(STORED DATA begins)
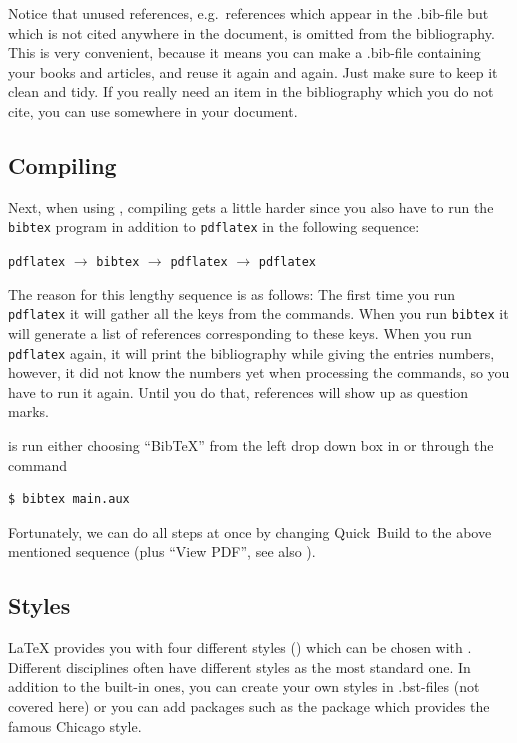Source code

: {Notice that unused references, e.g.\ references which appear in the .bib-file but which is not cited anywhere in the document, is omitted from the bibliography. This is very convenient, because it means you can make a .bib-file containing your books and articles, and reuse it again and again. Just make sure to keep it clean and tidy. If you really need an item in the bibliography which you do not cite, you can use \latexin{\nocite} somewhere in your document.



\subsection{Compiling}
Next, when using \bibtex{}, compiling gets a little harder since you also have to run the \verb|bibtex| program in addition to \verb|pdflatex| in the following sequence:

\begin{center}
	\verb|pdflatex| $\rightarrow$ \verb|bibtex| $\rightarrow$ \verb|pdflatex| $\rightarrow$ \verb|pdflatex|
\end{center}

The reason for this lengthy sequence is as follows: The first time you run \verb|pdflatex| it will gather all the keys from the \latexin{\cite} commands. When you run \verb|bibtex| it will generate a list of references corresponding to these keys. When you run \verb|pdflatex| again, it will print the bibliography while giving the entries numbers, however, it did not know the numbers yet when processing the \latexin{\cite} commands, so you have to run it again. Until you do that, references will show up as question marks.

\bibtex{} is run either choosing ``BibTeX'' from the left drop down box in  or through the command

\begin{verbatim}
$ bibtex main.aux
\end{verbatim}
Fortunately, we can do all steps at once by changing Quick~Build to the above mentioned sequence (plus ``View PDF'', see also ).

\subsection{Styles}\label{sec:latex:bibstyle}
\LaTeX{} provides you with four different styles () which can be chosen with \latexin{}. Different disciplines often have different styles as the most standard one. In addition to the built-in ones, you can create your own styles in .bst-files (not covered here) or you can add packages such as the  package which provides the famous Chicago style.

}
(STORED DATA ends)
YOUR OBJECTIVE: Print the data once more without any change, skipping each picture.

ANSWER:
Source code

: {Notice that unused references, e.g.\ references which appear in the .bib-file but which is not cited anywhere in the document, is omitted from the bibliography. This is very convenient, because it means you can make a .bib-file containing your books and articles, and reuse it again and again. Just make sure to keep it clean and tidy. If you really need an item in the bibliography which you do not cite, you can use \latexin{\nocite} somewhere in your document.



\subsection{Compiling}
Next, when using \bibtex{}, compiling gets a little harder since you also have to run the \verb|bibtex| program in addition to \verb|pdflatex| in the following sequence:

\begin{center}
	\verb|pdflatex| $\rightarrow$ \verb|bibtex| $\rightarrow$ \verb|pdflatex| $\rightarrow$ \verb|pdflatex|
\end{center}

The reason for this lengthy sequence is as follows: The first time you run \verb|pdflatex| it will gather all the keys from the \latexin{\cite} commands. When you run \verb|bibtex| it will generate a list of references corresponding to these keys. When you run \verb|pdflatex| again, it will print the bibliography while giving the entries numbers, however, it did not know the numbers yet when processing the \latexin{\cite} commands, so you have to run it again. Until you do that, references will show up as question marks.

\bibtex{} is run either choosing ``BibTeX'' from the left drop down box in  or through the command

\begin{verbatim}
$ bibtex main.aux
\end{verbatim}
Fortunately, we can do all steps at once by changing Quick~Build to the above mentioned sequence (plus ``View PDF'', see also ).

\subsection{Styles}\label{sec:latex:bibstyle}
\LaTeX{} provides you with four different styles () which can be chosen with \latexin{}. Different disciplines often have different styles as the most standard one. In addition to the built-in ones, you can create your own styles in .bst-files (not covered here) or you can add packages such as the  package which provides the famous Chicago style.

}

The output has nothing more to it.